● Aim of the task
Rewrite every line of the data below as a Markdown table with the columns "Row" and "Line". Leave out blank lines and the pictures.

● Data for the task
_ _ _

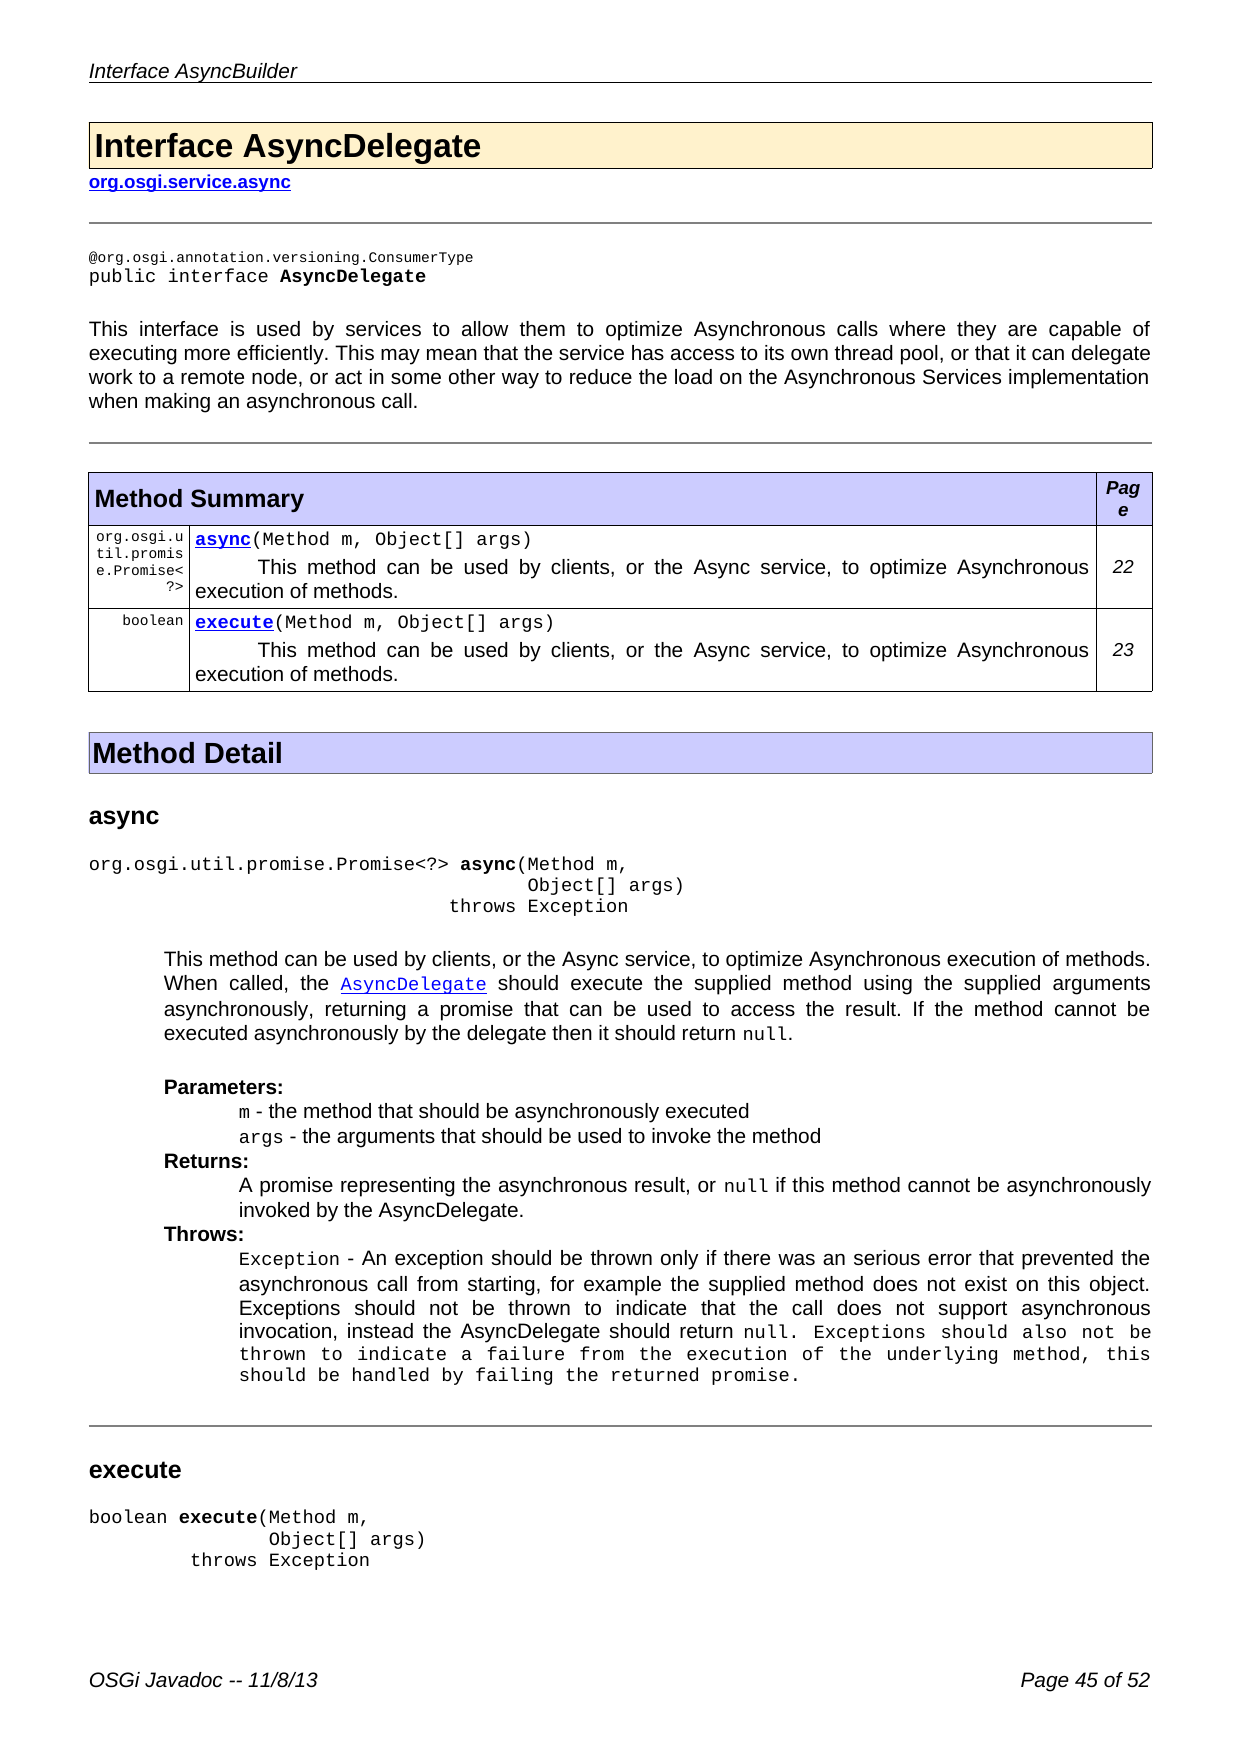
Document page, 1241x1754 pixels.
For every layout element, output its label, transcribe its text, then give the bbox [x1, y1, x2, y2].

table_cell 22 [1097, 609, 1152, 691]
table_header Method Summary [89, 473, 1096, 525]
text A promise representing the asynchronous result, or null if this method cannot be asynchronously invoked by the AsyncDelegate. [238, 1173, 1152, 1222]
subtitle Interface AsyncDelegate [90, 123, 1152, 168]
subtitle Method Detail [90, 733, 1152, 773]
text org.osgi.service.async [88, 171, 1152, 193]
table_header Page [1097, 473, 1152, 525]
text Throws: [163, 1222, 1152, 1246]
text boolean execute(Method m, Object[] args) throws Exception [88, 1508, 1152, 1572]
subtitle async [88, 801, 1152, 830]
text This interface is used by services to allow them to optimize Asynchronous calls where they are capable of executing more efficiently. This may mean that the service has access to its own thread pool, or that it can delegate work to a remote node, or act in some other way to reduce the load on the Asynchronous Services implementation when making an asynchronous call. [88, 317, 1152, 413]
subtitle execute [88, 1455, 1152, 1484]
table_cell 21 [1097, 526, 1152, 608]
table_cell boolean [89, 609, 189, 691]
text org.osgi.util.promise.Promise<?> async(Method m, Object[] args) throws Exception [88, 854, 1152, 918]
table_cell async(Method m, Object[] args) This method can be used by clients, or the Async service, to optimize Asynchronous execution of methods. [190, 526, 1096, 608]
text m - the method that should be asynchronously executed [238, 1099, 1152, 1124]
text Exception - An exception should be thrown only if there was an serious error that prevented the asynchronous call from starting, for example the supplied method does not exist on this object. Exceptions should not be thrown to indicate that the call does not support asynchronous invocation, instead the AsyncDelegate should return null. Exceptions should also not be thrown to indicate a failure from the execution of the underlying method, this should be handled by failing the returned promise. [238, 1246, 1152, 1387]
text Returns: [163, 1149, 1152, 1173]
text @org.osgi.annotation.versioning.ConsumerType public interface AsyncDelegate [88, 250, 1152, 288]
table_cell execute(Method m, Object[] args) This method can be used by clients, or the Async service, to optimize Asynchronous execution of methods. [190, 609, 1096, 691]
text Parameters: [163, 1075, 1152, 1099]
text This method can be used by clients, or the Async service, to optimize Asynchronous execution of methods. When called, the AsyncDelegate should execute the supplied method using the supplied arguments asynchronously, returning a promise that can be used to access the result. If the method cannot be executed asynchronously by the delegate then it should return null. [163, 947, 1152, 1046]
text args - the arguments that should be used to invoke the method [238, 1124, 1152, 1149]
table_cell org.osgi.util.promise.Promise<?> [89, 526, 189, 608]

_ _ _

● In response
| Row | Line |
|---|---|
| 1 | Document page, 1241x1754 pixels. |
| 2 | For every layout element, output its label, transcribe its text, then give the bbox [x1, y1, x2, y2]. |
| 3 | table_cell 22 [1097, 609, 1152, 691] |
| 4 | table_header Method Summary [89, 473, 1096, 525] |
| 5 | text A promise representing the asynchronous result, or null if this method cannot be asynchronously invoked by the AsyncDelegate. [238, 1173, 1152, 1222] |
| 6 | subtitle Interface AsyncDelegate [90, 123, 1152, 168] |
| 7 | subtitle Method Detail [90, 733, 1152, 773] |
| 8 | text org.osgi.service.async [88, 171, 1152, 193] |
| 9 | table_header Page [1097, 473, 1152, 525] |
| 10 | text Throws: [163, 1222, 1152, 1246] |
| 11 | text boolean execute(Method m, Object[] args) throws Exception [88, 1508, 1152, 1572] |
| 12 | subtitle async [88, 801, 1152, 830] |
| 13 | text This interface is used by services to allow them to optimize Asynchronous calls where they are capable of executing more efficiently. This may mean that the service has access to its own thread pool, or that it can delegate work to a remote node, or act in some other way to reduce the load on the Asynchronous Services implementation when making an asynchronous call. [88, 317, 1152, 413] |
| 14 | subtitle execute [88, 1455, 1152, 1484] |
| 15 | table_cell 21 [1097, 526, 1152, 608] |
| 16 | table_cell boolean [89, 609, 189, 691] |
| 17 | text org.osgi.util.promise.Promise<?> async(Method m, Object[] args) throws Exception [88, 854, 1152, 918] |
| 18 | table_cell async(Method m, Object[] args) This method can be used by clients, or the Async service, to optimize Asynchronous execution of methods. [190, 526, 1096, 608] |
| 19 | text m - the method that should be asynchronously executed [238, 1099, 1152, 1124] |
| 20 | text Exception - An exception should be thrown only if there was an serious error that prevented the asynchronous call from starting, for example the supplied method does not exist on this object. Exceptions should not be thrown to indicate that the call does not support asynchronous invocation, instead the AsyncDelegate should return null. Exceptions should also not be thrown to indicate a failure from the execution of the underlying method, this should be handled by failing the returned promise. [238, 1246, 1152, 1387] |
| 21 | text Returns: [163, 1149, 1152, 1173] |
| 22 | text @org.osgi.annotation.versioning.ConsumerType public interface AsyncDelegate [88, 250, 1152, 288] |
| 23 | table_cell execute(Method m, Object[] args) This method can be used by clients, or the Async service, to optimize Asynchronous execution of methods. [190, 609, 1096, 691] |
| 24 | text Parameters: [163, 1075, 1152, 1099] |
| 25 | text This method can be used by clients, or the Async service, to optimize Asynchronous execution of methods. When called, the AsyncDelegate should execute the supplied method using the supplied arguments asynchronously, returning a promise that can be used to access the result. If the method cannot be executed asynchronously by the delegate then it should return null. [163, 947, 1152, 1046] |
| 26 | text args - the arguments that should be used to invoke the method [238, 1124, 1152, 1149] |
| 27 | table_cell org.osgi.util.promise.Promise<?> [89, 526, 189, 608] |